We interpreted these findings as a result of the presence of the epiretinal membrane which led to unpredictable refractive outcomes compared to the optical technique. Because US immersion biometry calculate the anatomical axial length, this could lead to a hyperopic spherical error as well as compensate a myopic shift induced by the postoperative flattening of the retina. Another source of error could be the irregularity in thickness of the diseased retina which affects US measurements, as well as oblique angle of incidence between the US waves and the ILM.

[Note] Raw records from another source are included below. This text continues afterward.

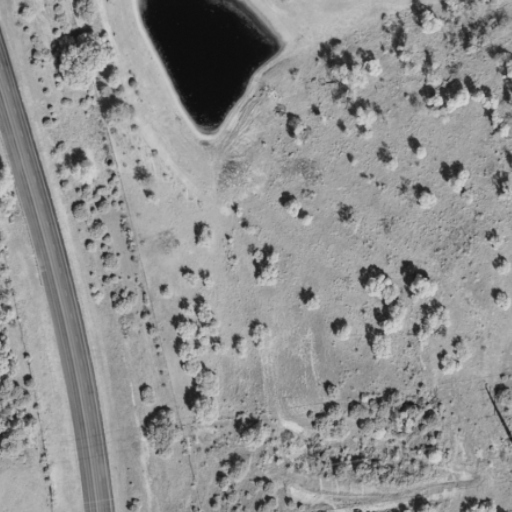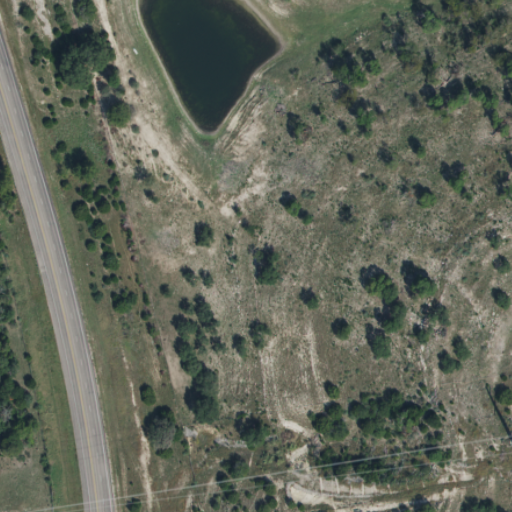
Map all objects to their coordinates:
road: (64, 291)
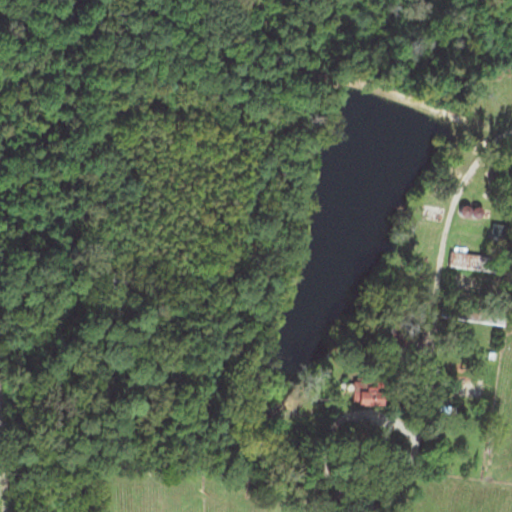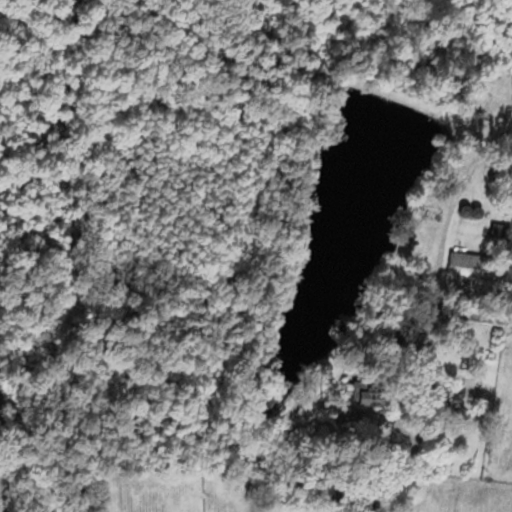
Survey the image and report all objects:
building: (473, 259)
road: (432, 314)
building: (479, 315)
building: (473, 386)
building: (350, 392)
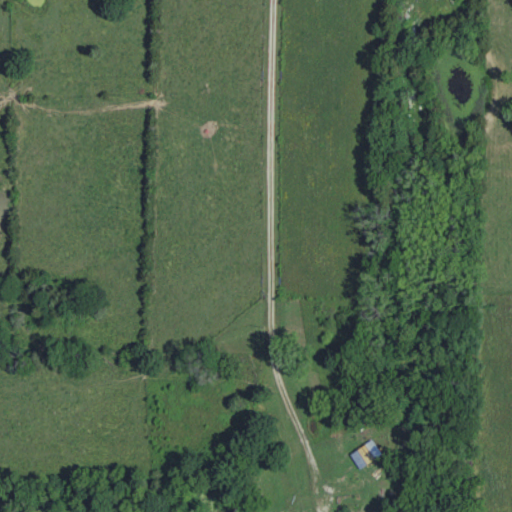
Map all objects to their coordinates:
road: (277, 259)
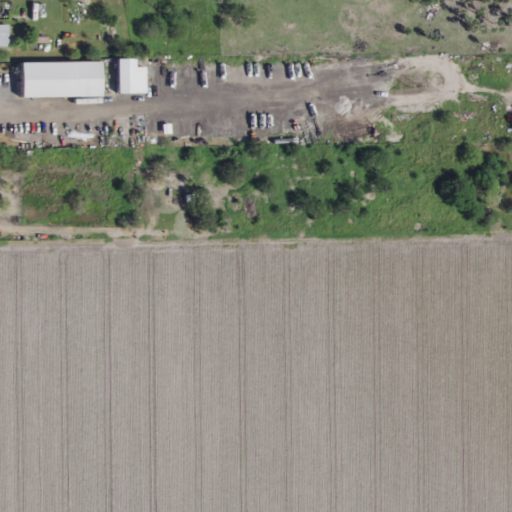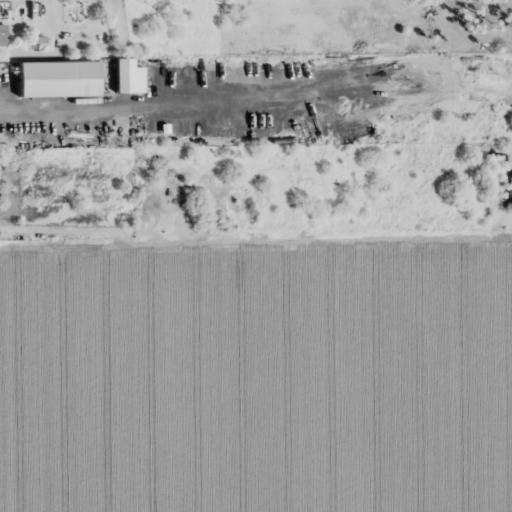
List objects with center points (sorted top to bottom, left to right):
road: (89, 229)
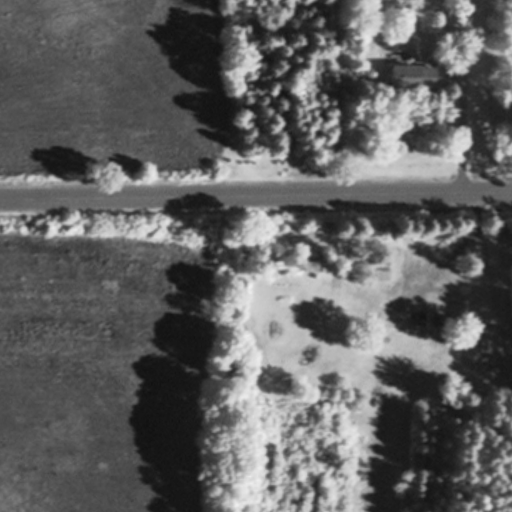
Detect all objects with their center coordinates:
building: (412, 69)
building: (407, 77)
road: (462, 94)
road: (255, 192)
building: (369, 260)
building: (364, 262)
building: (334, 263)
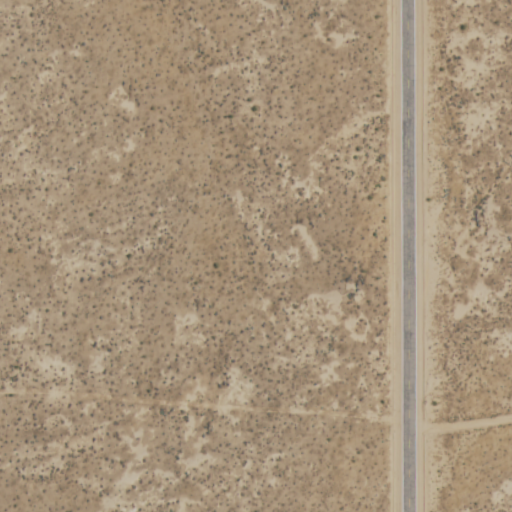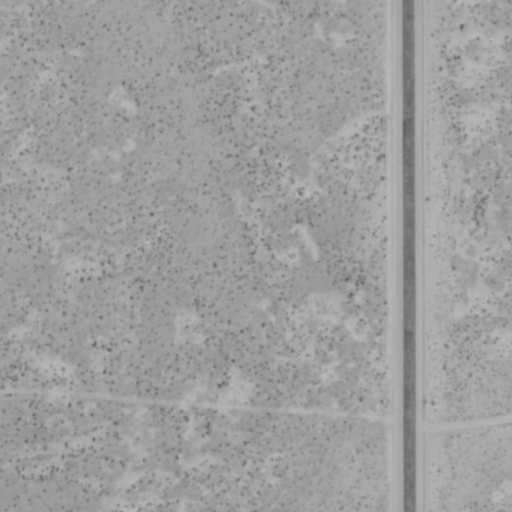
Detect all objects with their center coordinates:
road: (415, 256)
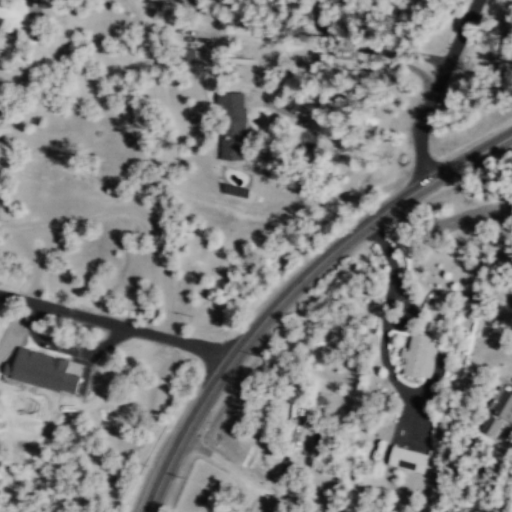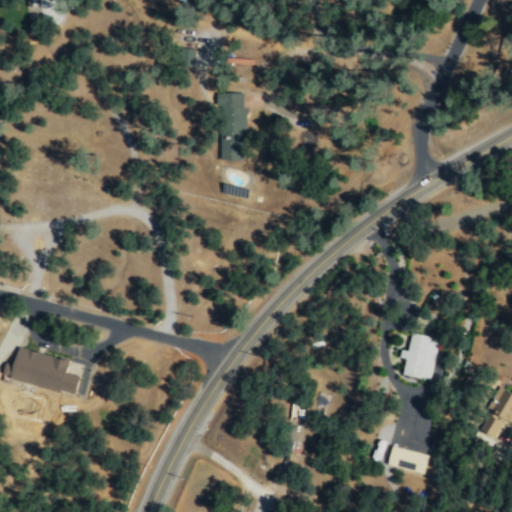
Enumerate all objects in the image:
road: (433, 88)
building: (231, 124)
road: (292, 287)
road: (115, 324)
building: (418, 356)
building: (40, 370)
building: (503, 405)
building: (490, 426)
building: (406, 459)
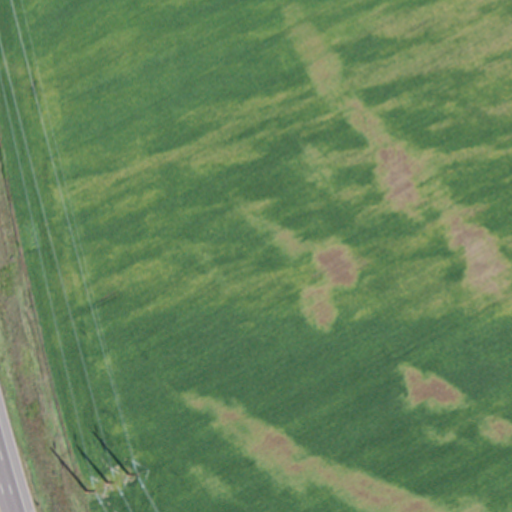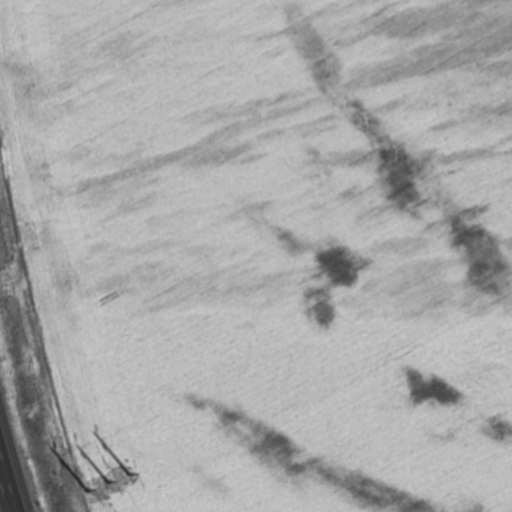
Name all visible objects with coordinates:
power tower: (109, 483)
road: (7, 487)
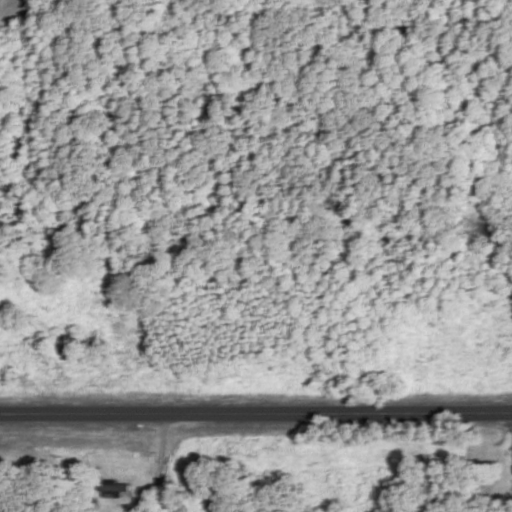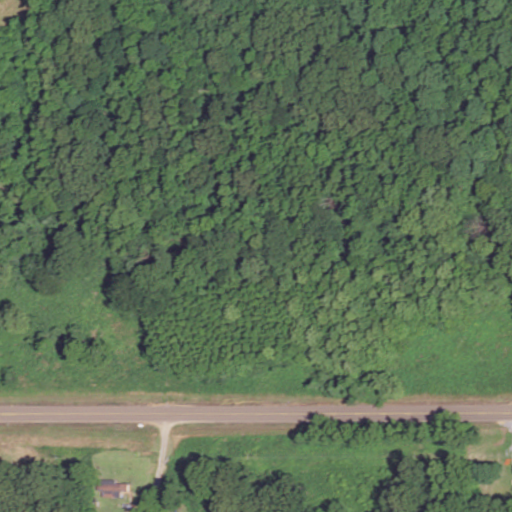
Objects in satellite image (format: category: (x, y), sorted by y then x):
road: (256, 413)
road: (159, 463)
road: (511, 480)
building: (112, 487)
building: (114, 488)
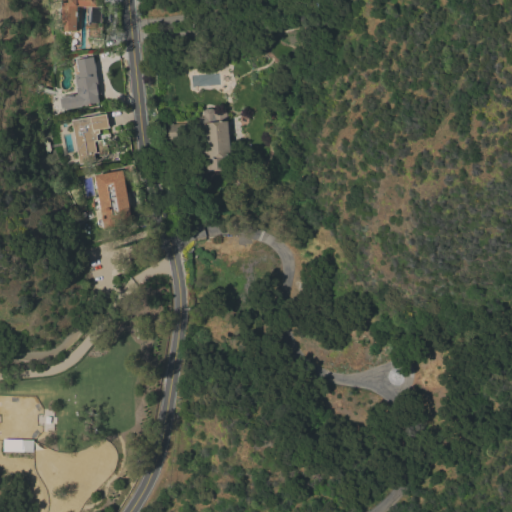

A correlation was found also between preoperative predicted refraction and actual spherical equivalent (SE) both for US immersion (rho = 0,9; p < 0,05) and optical biometry (0,511; p > 0,05), and also between preoperative predicted refraction and actual spherical equivalent (SE) both for US immersion (rho = 0,9; p < 0,05) and optical biometry (0,511; p > 0,05). However, analyzing Bland-Altman diagrams of the difference between predicted refractive target and refractive outcome both for optical and US biometry, we found a clinically significant dispersion of the data.
There are several limitations of this study: the limited number of patients included, the absence of a control group, the heterogeneity of the population (wide range of axial lengths, 21,88–27,35 mm) and the different biometric formulas used, and also the limited follow up time (up to 3 months).